Fils d’une lavandière et d’un père fuyard, Léonard Marc Bernard (fils de Bernat mais l’état-civil a coquillé) est un prolo qui a fait du style sa colonne vertébrale et qui a tout misé sur le mot. Monté à Paris en 1919 après avoir été apprenti pendant la guerre, puis ouvrier, il se détourne de l’usine et du syndicalisme pour le journalisme. En particulier à partir de 1928, date à laquelle il devient secrétaire de réaction de Monde sous la direction d’Henri Barbusse. À l’âge de 29 ans il est consacré critique littéraire par ce dernier et va peu à peu s’éloigner de la littérature prolétarienne tout en maintenant un sérieux engagement contre le fascisme jusqu’à la guerre.
Aujourd’hui paraissent sous le titre de Vacances surprises ses chroniques issues du Figaro (1957-1961), un délice de remarques vécues, sur le ton complice, piquant et faussement naïf d’un Calet passé en bonbonnière, et puis Mayorquinas, la découverte troublante d’une île en solitaires (il y est avec sa femme Else, grande organisatrice des vacances) équipée d’un dvd documentaire de Stéphane Bonnefoi, qui signe aussi une biographie impeccable aux éditions du Murmure. Très franchement, on n’a pas besoin d’aller plus loin pour faire connaissance.
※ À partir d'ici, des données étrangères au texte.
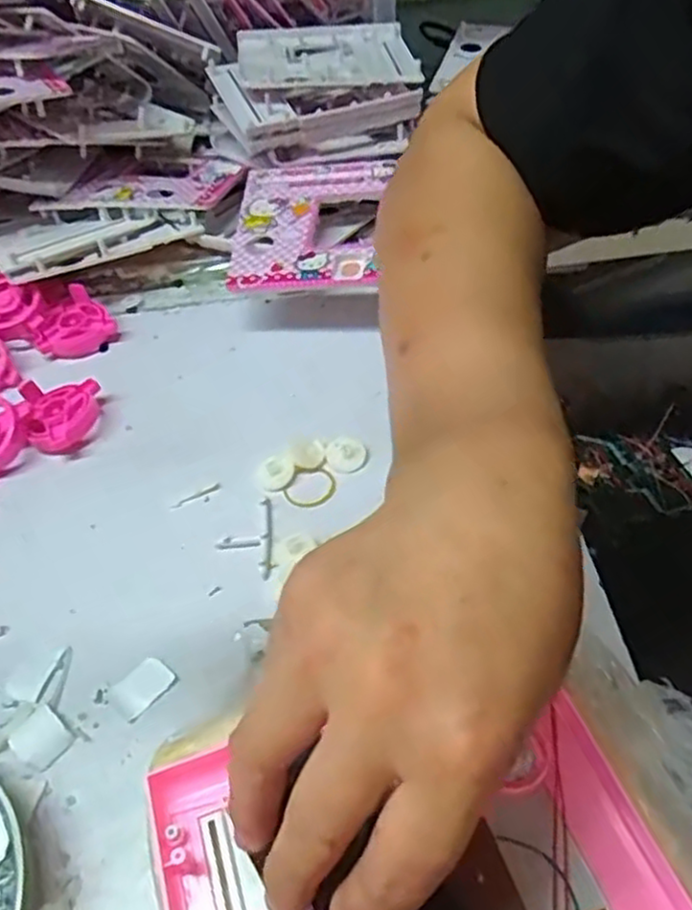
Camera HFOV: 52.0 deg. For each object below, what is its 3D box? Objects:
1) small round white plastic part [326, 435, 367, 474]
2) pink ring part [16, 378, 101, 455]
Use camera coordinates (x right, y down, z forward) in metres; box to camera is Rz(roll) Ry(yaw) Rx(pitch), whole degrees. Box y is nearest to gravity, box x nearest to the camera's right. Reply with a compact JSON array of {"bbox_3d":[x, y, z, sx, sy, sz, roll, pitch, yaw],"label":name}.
[{"bbox_3d":[0.001,-0.001,0.414,0.023,0.009,0.022,-3,49,3],"label":"small round white plastic part"},{"bbox_3d":[-0.180,-0.026,0.446,0.046,0.018,0.048,-12,49,-5],"label":"pink ring part"}]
Marc Bernard a été trop discret jusqu’à présent pour ne pas nous arrêter un peu désormais, d’autant que son penchant pour les vacances, mazette, en fait un vrai moderne. Même lorsqu’il choisit de ne pas aller au Japon : « Tout compte fait, point n’était besoin d’aller si loin quand j’avais une bambuseraie sous la main. Depuis, quand on me demande : « Et alors, ce voyage au Japon ? » je deviens intarissable. Je puis dire sans me flatter que j’en connais (c’est le cas de le dire) un bon bout. » Comme l’écrivait Christian Liger en 2000, « Ses matériaux premiers sont le papier jaune qui enveloppe un saucisson, les cuisses maigres des bordels populaires, les souvenirs brefs de la vie ouvrière à Lyon et les eaux effervescentes des jardins publics : le culte de l’amour jeune dans un monde usé, avec les cris simples de la vie. » Existerait-il autre chose ?
Éric Dussert

Marc Bernard, la volupté
de l’effacement
de Stéphane Bonnefoi
Le Murmure, 328 p., 20
Mayorquinas L’Imaginaire,160 p., 14
Vacances surprises Finitude,160 p., 15,50

Modeste Léonard Par Éric Dussert
Le Matricule des Anges n°173 , mai 2016.